Joe Biden, Obama’s vice president, has promised comprehensive change in US foreign policy including in the Middle East. But he says he wants to build on last year’s Abraham Accords which normalised relations with some Arab states including Morocco and the UAE. Some believe the accords have created the best conditions for a multilateral breakthrough since 1991 but that won’t happen unless they are broadened out to encompass the key elements that made Madrid possible. These include Palestinian engagement and full participation by influential Arab states, notably Saudi Arabia.

…Do the key players actually want to change the status quo?…

The US would be centrally involved. Israel reassured by the Abraham accords should be content to sit down with countries with which it has —  or wants — diplomatic relations. The Palestinians will be under pressure to attend. So it’s all possible.

There are obstacles. The first is that Biden’s administration will fail to rise to the challenge He’s already defined China and Russia as his foreign policy preoccupations. The Middle East is declining as a US priority. And Biden’s relations with Saudi Arabia are cool.
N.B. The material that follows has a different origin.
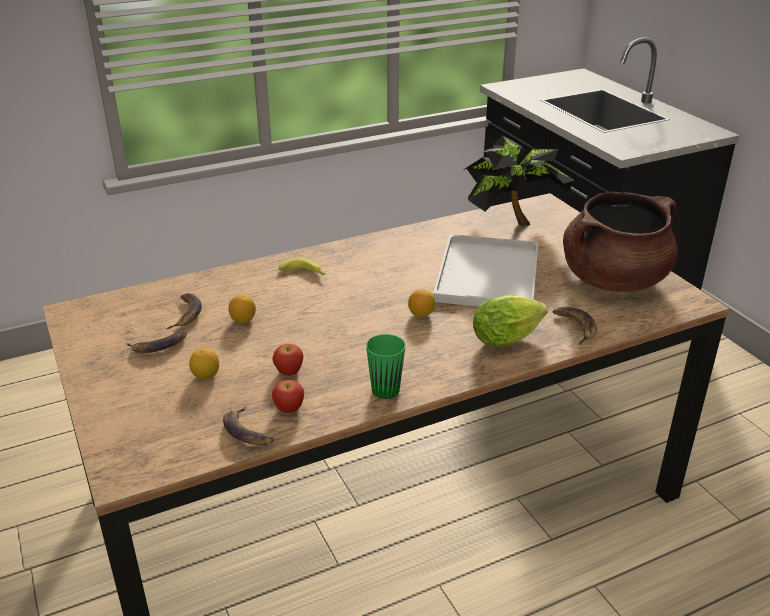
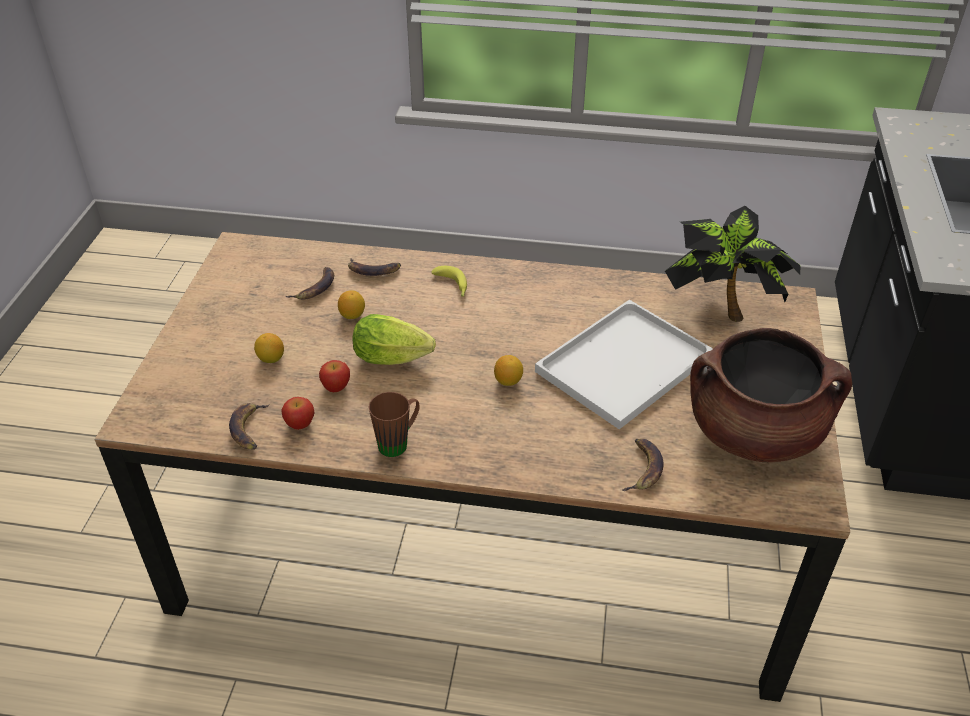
camera: 35 degrees right, 10 degrees up
(159, 345) = (266, 311): banana -> banana (373, 270)
(387, 385) = (399, 442): green mug -> brown mug
(509, 338) = (562, 448): lettuce -> lettuce (396, 359)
The second resides in the divisions among Palestinians. Hoping to curry favour in Washington, PNA president Mahmoud Abbas has called overdue parliamentary and presidential elections for the spring and summer. This looks like an opportunity for Palestinian leaders to renew their mandate and present a unified front. But the reality is that Hamas will continue to dominate Gaza while Fatah will retain its position as the most important political factor in the West Bank. Representatives of Palestinian refugees living outside Gaza and the West Bank are being ignored. The danger is voting will change nothing.

But apparently insuperable problems beset plans for Madrid, and yet it went ahead because the circumstances created by the events of 1991 made it necessary.

So the big question is this: do the US, Israel, influential Arab states and the Palestinians actually want to change a status quo? Or are they content to let it continue until the type of disaster that begat the Madrid conference happens again?